• 26
    biraz ağır bir yakıştırma elbette...

    neden böyle diyoruz?
    yeniçeri; osmanlı'da padişahı savaşlarda koruyan, barış dönemlerinde de "payitaht"ı korumakla mükellef eli silahlı topluluk.

    her şey yolundayken, karizmatik liderlere sahip iken, padişah uğruna kellesini verecek insan sayısı çoktur. biat etmek bu zamanlarda çok daha kolay. lakin bu babadan oğula geçen bir sistem. babası karizmatik, akıllı bir lider diye tohumuna su karışmış olamaz mı? e oluyor... peki n'oluyor?
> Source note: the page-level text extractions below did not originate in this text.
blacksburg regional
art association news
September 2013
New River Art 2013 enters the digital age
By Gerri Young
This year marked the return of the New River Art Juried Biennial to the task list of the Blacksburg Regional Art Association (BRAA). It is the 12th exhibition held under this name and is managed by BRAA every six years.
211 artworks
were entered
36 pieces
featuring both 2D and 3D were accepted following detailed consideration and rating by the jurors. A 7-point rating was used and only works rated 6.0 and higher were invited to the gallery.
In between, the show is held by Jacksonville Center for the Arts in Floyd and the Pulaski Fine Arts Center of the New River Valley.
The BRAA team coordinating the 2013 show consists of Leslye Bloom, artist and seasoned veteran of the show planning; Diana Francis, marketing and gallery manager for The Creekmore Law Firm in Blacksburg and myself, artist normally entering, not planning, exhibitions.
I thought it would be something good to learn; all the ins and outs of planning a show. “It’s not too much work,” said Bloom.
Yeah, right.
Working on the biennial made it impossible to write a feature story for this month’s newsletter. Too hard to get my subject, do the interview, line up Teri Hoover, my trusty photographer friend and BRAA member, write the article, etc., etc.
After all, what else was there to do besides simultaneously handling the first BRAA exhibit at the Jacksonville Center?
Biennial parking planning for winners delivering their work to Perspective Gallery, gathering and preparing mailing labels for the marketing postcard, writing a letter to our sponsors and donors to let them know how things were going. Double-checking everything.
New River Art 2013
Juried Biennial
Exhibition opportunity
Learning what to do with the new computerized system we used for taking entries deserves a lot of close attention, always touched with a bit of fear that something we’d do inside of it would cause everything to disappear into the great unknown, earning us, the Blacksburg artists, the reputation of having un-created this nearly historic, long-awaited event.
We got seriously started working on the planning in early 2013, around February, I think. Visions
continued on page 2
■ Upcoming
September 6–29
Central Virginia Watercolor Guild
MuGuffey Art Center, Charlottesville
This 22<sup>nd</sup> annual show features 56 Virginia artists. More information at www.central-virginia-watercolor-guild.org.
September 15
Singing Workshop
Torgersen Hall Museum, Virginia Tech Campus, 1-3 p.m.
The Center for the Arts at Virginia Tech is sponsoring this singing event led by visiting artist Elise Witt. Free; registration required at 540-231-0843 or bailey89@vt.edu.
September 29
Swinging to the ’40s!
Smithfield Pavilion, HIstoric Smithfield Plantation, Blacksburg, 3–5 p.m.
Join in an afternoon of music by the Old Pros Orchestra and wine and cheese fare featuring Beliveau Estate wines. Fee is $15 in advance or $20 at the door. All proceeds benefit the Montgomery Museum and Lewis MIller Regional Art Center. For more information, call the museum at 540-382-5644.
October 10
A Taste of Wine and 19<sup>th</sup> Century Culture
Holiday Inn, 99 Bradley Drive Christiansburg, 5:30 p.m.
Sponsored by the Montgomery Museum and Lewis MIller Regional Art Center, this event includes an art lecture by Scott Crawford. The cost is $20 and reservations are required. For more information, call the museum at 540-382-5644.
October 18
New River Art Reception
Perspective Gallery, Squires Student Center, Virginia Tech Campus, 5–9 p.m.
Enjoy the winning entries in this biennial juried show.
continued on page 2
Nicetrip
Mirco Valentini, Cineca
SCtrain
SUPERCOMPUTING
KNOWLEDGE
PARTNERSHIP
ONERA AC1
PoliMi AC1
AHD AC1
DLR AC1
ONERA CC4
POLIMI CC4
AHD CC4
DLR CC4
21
    işte o biatçılar yavaş yavaş lan ne oluyoruz diyor. kime itaat ediyoruz ki diyor. hazır ellerinde silah da var. ayaklanmak kolay... elinde silah varken artık benim dediğim olacak demek de öyle...

    işte bu sebeple, 1900'lerden beridir her ayaklanana, bundan sonra benim dediğim olacak diyene yeniçeri demeye başladık.
    ---------

    galatasaray'ı diğer kulüplerden ayıran bir özellik. yıllardır süre gelen "gelenek" adeta. fatih terimler (oyuncuyken), uğur tütünekerler, hakan şükürler, arda turanlar ve şimdi de "selçuklar"...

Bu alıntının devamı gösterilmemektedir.